-- Data extracts follows --
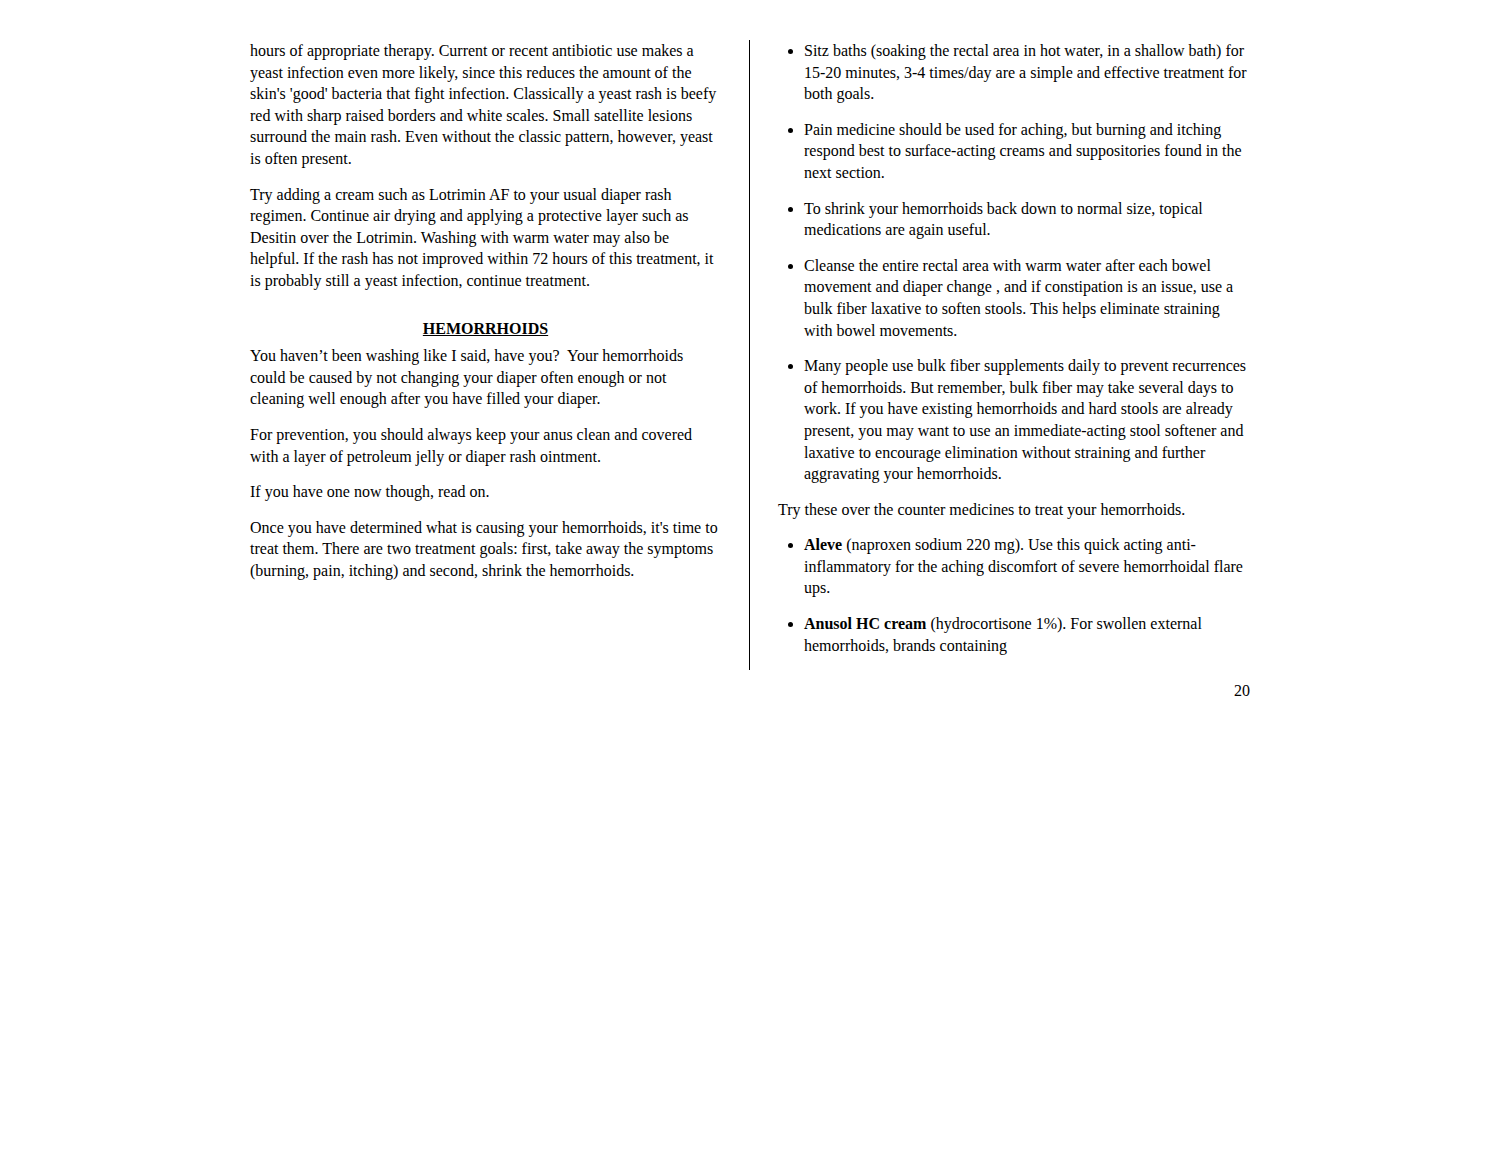hours of appropriate therapy. Current or recent antibiotic use makes a yeast infection even more likely, since this reduces the amount of the skin's 'good' bacteria that fight infection. Classically a yeast rash is beefy red with sharp raised borders and white scales. Small satellite lesions surround the main rash. Even without the classic pattern, however, yeast is often present.
Try adding a cream such as Lotrimin AF to your usual diaper rash regimen. Continue air drying and applying a protective layer such as Desitin over the Lotrimin. Washing with warm water may also be helpful. If the rash has not improved within 72 hours of this treatment, it is probably still a yeast infection, continue treatment.
HEMORRHOIDS
You haven’t been washing like I said, have you? Your hemorrhoids could be caused by not changing your diaper often enough or not cleaning well enough after you have filled your diaper.
For prevention, you should always keep your anus clean and covered with a layer of petroleum jelly or diaper rash ointment.
If you have one now though, read on.
Once you have determined what is causing your hemorrhoids, it's time to treat them. There are two treatment goals: first, take away the symptoms (burning, pain, itching) and second, shrink the hemorrhoids.
Sitz baths (soaking the rectal area in hot water, in a shallow bath) for 15-20 minutes, 3-4 times/day are a simple and effective treatment for both goals.
Pain medicine should be used for aching, but burning and itching respond best to surface-acting creams and suppositories found in the next section.
To shrink your hemorrhoids back down to normal size, topical medications are again useful.
Cleanse the entire rectal area with warm water after each bowel movement and diaper change , and if constipation is an issue, use a bulk fiber laxative to soften stools. This helps eliminate straining with bowel movements.
Many people use bulk fiber supplements daily to prevent recurrences of hemorrhoids. But remember, bulk fiber may take several days to work. If you have existing hemorrhoids and hard stools are already present, you may want to use an immediate-acting stool softener and laxative to encourage elimination without straining and further aggravating your hemorrhoids.
Try these over the counter medicines to treat your hemorrhoids.
Aleve (naproxen sodium 220 mg). Use this quick acting anti-inflammatory for the aching discomfort of severe hemorrhoidal flare ups.
Anusol HC cream (hydrocortisone 1%). For swollen external hemorrhoids, brands containing
20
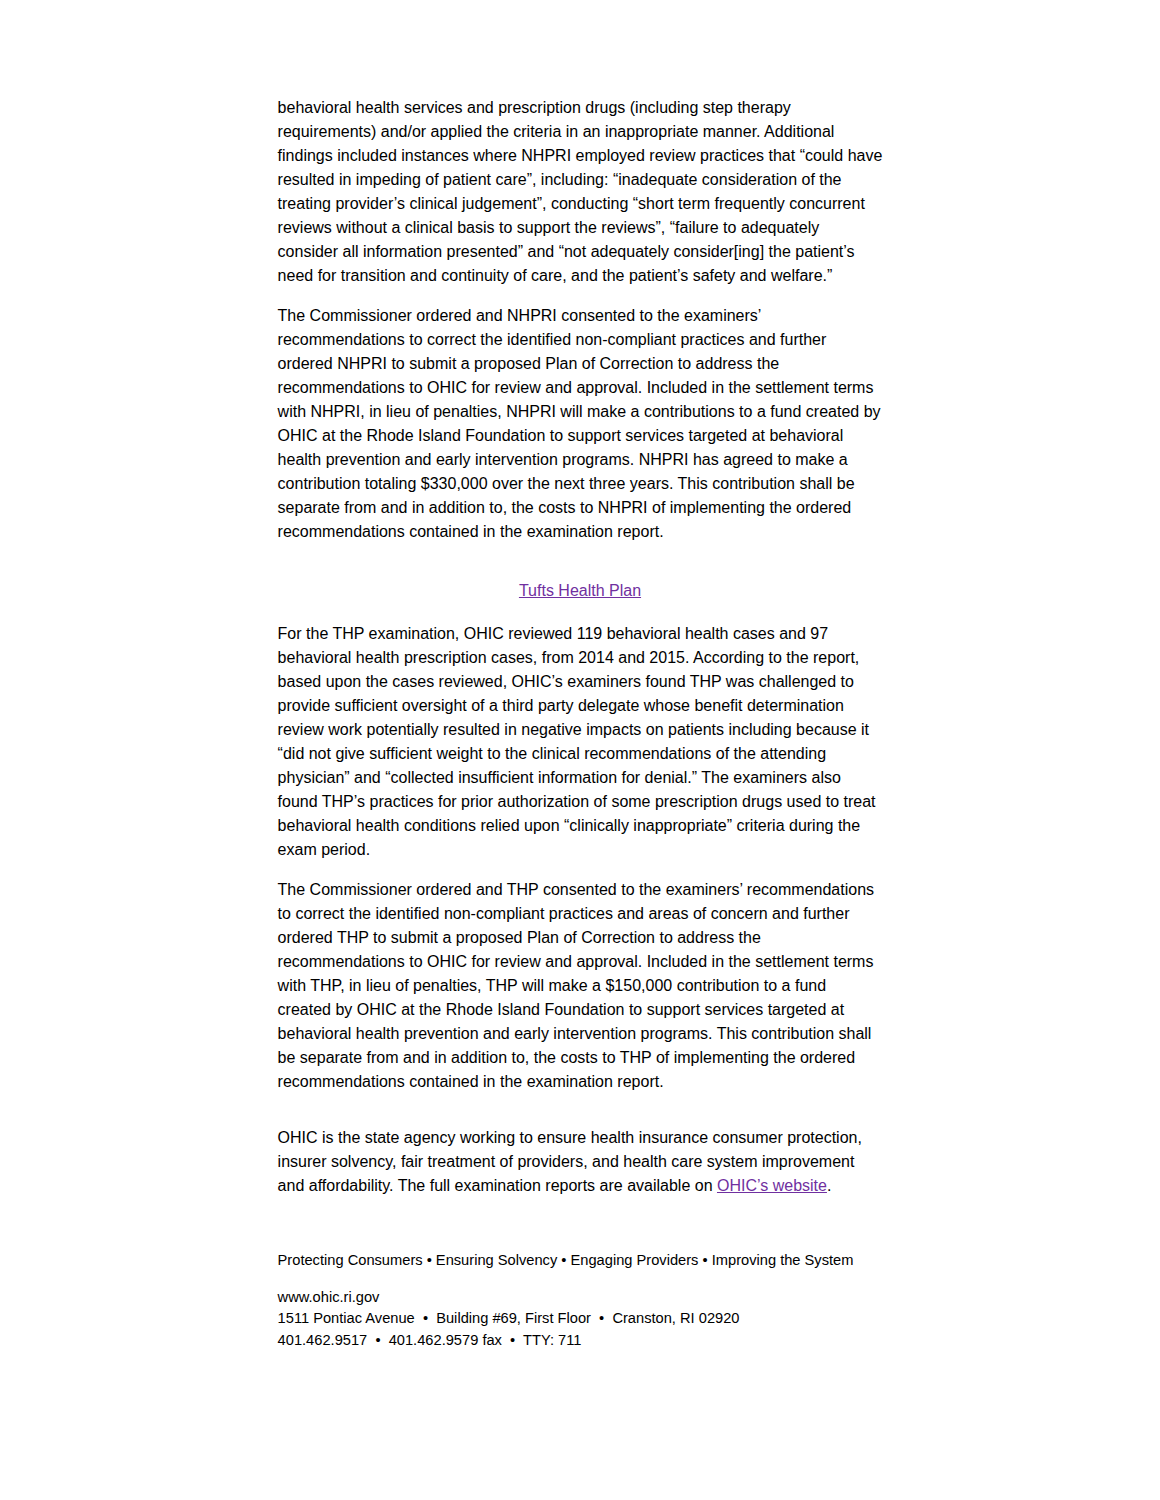behavioral health services and prescription drugs (including step therapy requirements) and/or applied the criteria in an inappropriate manner. Additional findings included instances where NHPRI employed review practices that “could have resulted in impeding of patient care”, including: “inadequate consideration of the treating provider’s clinical judgement”, conducting “short term frequently concurrent reviews without a clinical basis to support the reviews”, “failure to adequately consider all information presented” and “not adequately consider[ing] the patient’s need for transition and continuity of care, and the patient’s safety and welfare.”
The Commissioner ordered and NHPRI consented to the examiners’ recommendations to correct the identified non-compliant practices and further ordered NHPRI to submit a proposed Plan of Correction to address the recommendations to OHIC for review and approval. Included in the settlement terms with NHPRI, in lieu of penalties, NHPRI will make a contributions to a fund created by OHIC at the Rhode Island Foundation to support services targeted at behavioral health prevention and early intervention programs. NHPRI has agreed to make a contribution totaling $330,000 over the next three years. This contribution shall be separate from and in addition to, the costs to NHPRI of implementing the ordered recommendations contained in the examination report.
Tufts Health Plan
For the THP examination, OHIC reviewed 119 behavioral health cases and 97 behavioral health prescription cases, from 2014 and 2015. According to the report, based upon the cases reviewed, OHIC’s examiners found THP was challenged to provide sufficient oversight of a third party delegate whose benefit determination review work potentially resulted in negative impacts on patients including because it “did not give sufficient weight to the clinical recommendations of the attending physician” and “collected insufficient information for denial.” The examiners also found THP’s practices for prior authorization of some prescription drugs used to treat behavioral health conditions relied upon “clinically inappropriate” criteria during the exam period.
The Commissioner ordered and THP consented to the examiners’ recommendations to correct the identified non-compliant practices and areas of concern and further ordered THP to submit a proposed Plan of Correction to address the recommendations to OHIC for review and approval. Included in the settlement terms with THP, in lieu of penalties, THP will make a $150,000 contribution to a fund created by OHIC at the Rhode Island Foundation to support services targeted at behavioral health prevention and early intervention programs. This contribution shall be separate from and in addition to, the costs to THP of implementing the ordered recommendations contained in the examination report.
OHIC is the state agency working to ensure health insurance consumer protection, insurer solvency, fair treatment of providers, and health care system improvement and affordability. The full examination reports are available on OHIC’s website.
Protecting Consumers • Ensuring Solvency • Engaging Providers • Improving the System
www.ohic.ri.gov
1511 Pontiac Avenue • Building #69, First Floor • Cranston, RI 02920
401.462.9517 • 401.462.9579 fax • TTY: 711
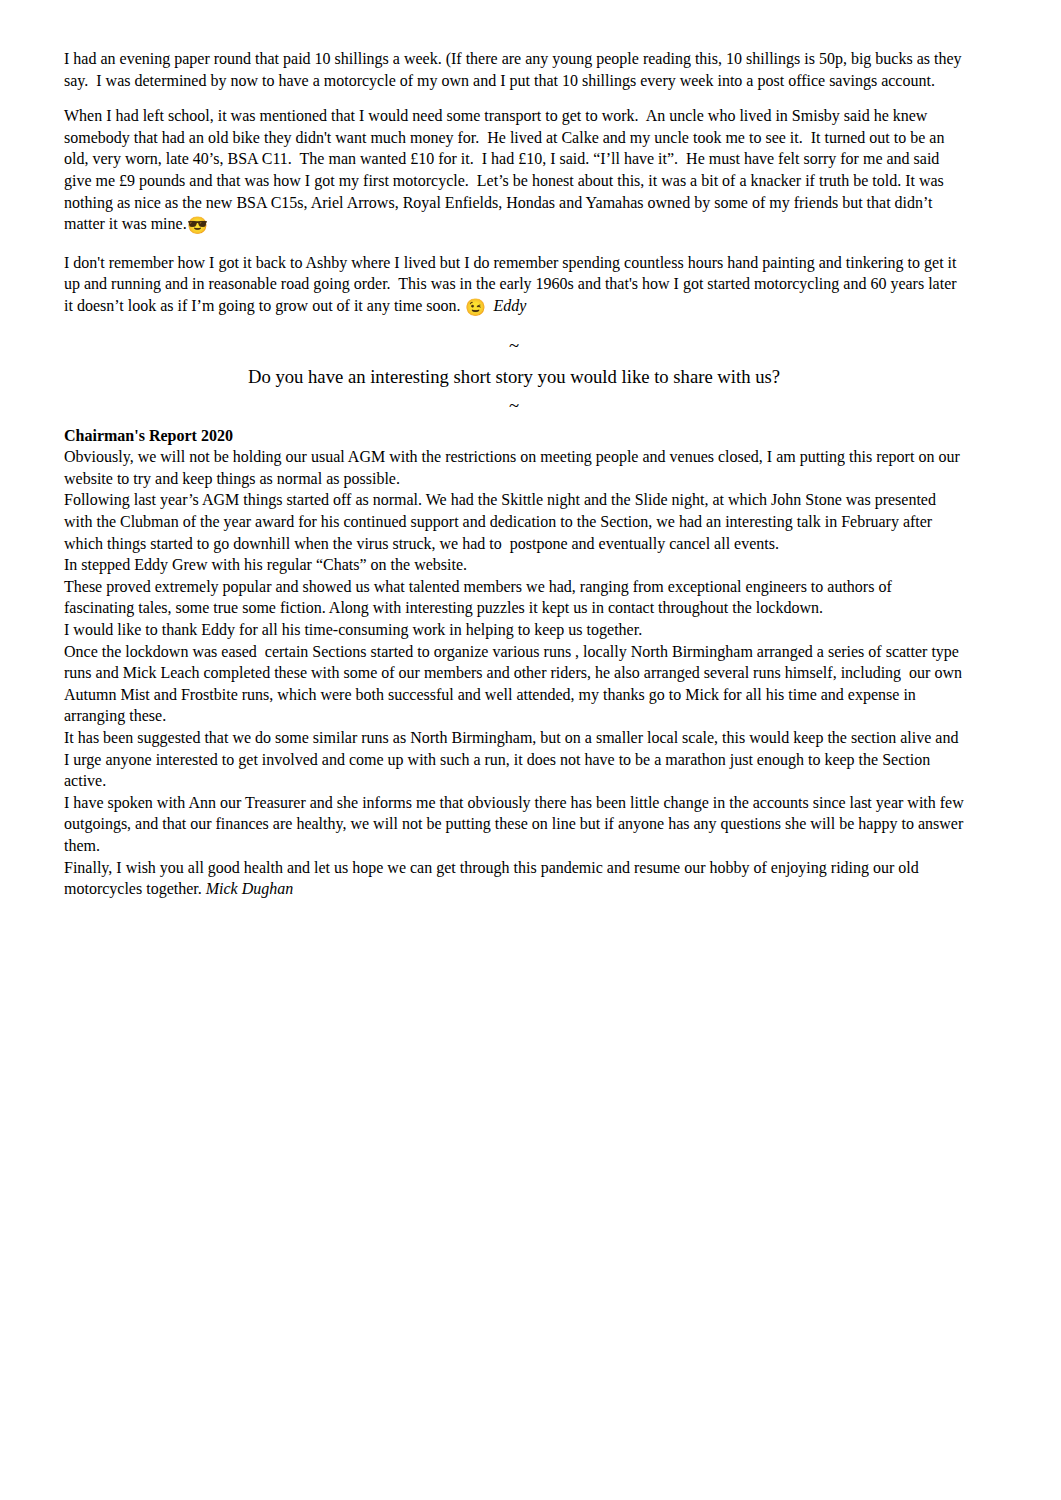I had an evening paper round that paid 10 shillings a week. (If there are any young people reading this, 10 shillings is 50p, big bucks as they say. I was determined by now to have a motorcycle of my own and I put that 10 shillings every week into a post office savings account.
When I had left school, it was mentioned that I would need some transport to get to work. An uncle who lived in Smisby said he knew somebody that had an old bike they didn't want much money for. He lived at Calke and my uncle took me to see it. It turned out to be an old, very worn, late 40’s, BSA C11. The man wanted £10 for it. I had £10, I said. “I’ll have it”. He must have felt sorry for me and said give me £9 pounds and that was how I got my first motorcycle. Let’s be honest about this, it was a bit of a knacker if truth be told. It was nothing as nice as the new BSA C15s, Ariel Arrows, Royal Enfields, Hondas and Yamahas owned by some of my friends but that didn’t matter it was mine.😎
I don't remember how I got it back to Ashby where I lived but I do remember spending countless hours hand painting and tinkering to get it up and running and in reasonable road going order. This was in the early 1960s and that's how I got started motorcycling and 60 years later it doesn’t look as if I’m going to grow out of it any time soon. 😉 Eddy
~
Do you have an interesting short story you would like to share with us?
~
Chairman's Report 2020
Obviously, we will not be holding our usual AGM with the restrictions on meeting people and venues closed, I am putting this report on our website to try and keep things as normal as possible.
Following last year’s AGM things started off as normal. We had the Skittle night and the Slide night, at which John Stone was presented with the Clubman of the year award for his continued support and dedication to the Section, we had an interesting talk in February after which things started to go downhill when the virus struck, we had to postpone and eventually cancel all events.
In stepped Eddy Grew with his regular “Chats” on the website.
These proved extremely popular and showed us what talented members we had, ranging from exceptional engineers to authors of fascinating tales, some true some fiction. Along with interesting puzzles it kept us in contact throughout the lockdown.
I would like to thank Eddy for all his time-consuming work in helping to keep us together.
Once the lockdown was eased certain Sections started to organize various runs , locally North Birmingham arranged a series of scatter type runs and Mick Leach completed these with some of our members and other riders, he also arranged several runs himself, including our own Autumn Mist and Frostbite runs, which were both successful and well attended, my thanks go to Mick for all his time and expense in arranging these.
It has been suggested that we do some similar runs as North Birmingham, but on a smaller local scale, this would keep the section alive and I urge anyone interested to get involved and come up with such a run, it does not have to be a marathon just enough to keep the Section active.
I have spoken with Ann our Treasurer and she informs me that obviously there has been little change in the accounts since last year with few outgoings, and that our finances are healthy, we will not be putting these on line but if anyone has any questions she will be happy to answer them.
Finally, I wish you all good health and let us hope we can get through this pandemic and resume our hobby of enjoying riding our old motorcycles together. Mick Dughan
-- Data extracts concluded --
The task:
Within the material, how many lines hold "next"? Say only the number.

Expected answer:
2